- “I go into next year feeling [like] the baseline outlook is a very good one. Therefore, actually raising interest rates would be a sign of a positive development in terms of where we are in the economic cycle,” said New York Federal Reserve President John Williams.
- His comments came after the Fed signaled earlier this week that it sees as many as three rate hikes in 2022.
- The central bank also said this week it would aggressively dial back its bond-buying program.
The Federal Reserve raising interest rates next year would signal the central bank feels good about the country’s economic recovery, New York Fed President John Williams said Friday.
“I go into next year feeling [like] the baseline outlook is a very good one. Therefore, actually raising interest rates would be a sign of a positive development in terms of where we are in the economic cycle,” Williams said in an interview with CNBC’s Steve Liesman on “Squawk Box.”
“I’m pretty optimistic that we’re seeing really strong improvements in the labor market. You’re seeing the unemployment rate come down quickly,” Williams added.
His comments came after the Fed signaled earlier this week that it sees as many as three rate hikes in 2022. The Fed cut rates to near-zero levels in March 2020 as part of its efforts to support the economy at the onset of the Covid-19 pandemic. The central bank also said this week it would aggressively dial back its bond-buying program.
That rate forecast comes during an increase in U.S. inflation.
The consumer price index — which tracks the price of everything from cars to food to rent — surged 6.8% in November on a year-over-year basis. That marks its fastest acceleration since 1982. The producer price index — another inflation measure that tracks wholesale prices — increased last month by 9.6%, its fastest pace on record.
“We’re very focused on inflation; it is obviously too high right now,” Williams said. “We want to make sure inflation comes back down to our 2% longer-run goal.”

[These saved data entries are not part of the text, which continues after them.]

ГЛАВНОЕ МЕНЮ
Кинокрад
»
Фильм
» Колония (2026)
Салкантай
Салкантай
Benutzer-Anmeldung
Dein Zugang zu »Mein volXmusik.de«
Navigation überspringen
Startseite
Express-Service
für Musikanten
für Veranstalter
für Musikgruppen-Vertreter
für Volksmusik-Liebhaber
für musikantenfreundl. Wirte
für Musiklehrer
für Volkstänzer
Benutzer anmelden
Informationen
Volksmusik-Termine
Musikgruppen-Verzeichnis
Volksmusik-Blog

However, Williams noted that the Fed doesn’t need to further speed up the tapering of its asset purchase program to temper the recent inflation surge.
On Wednesday, the Fed announced it will be buying $60 billion in bonds per month starting in January. That’s half of what it was buying prior to November. It also puts the Fed on track to wrap up its program by March.
“I don’t see that there’s any real benefit to try to speed it up further,” Williams said. “We like to do things in a way that’s very carefully studied, very carefully communicated … without creating disruption in markets.”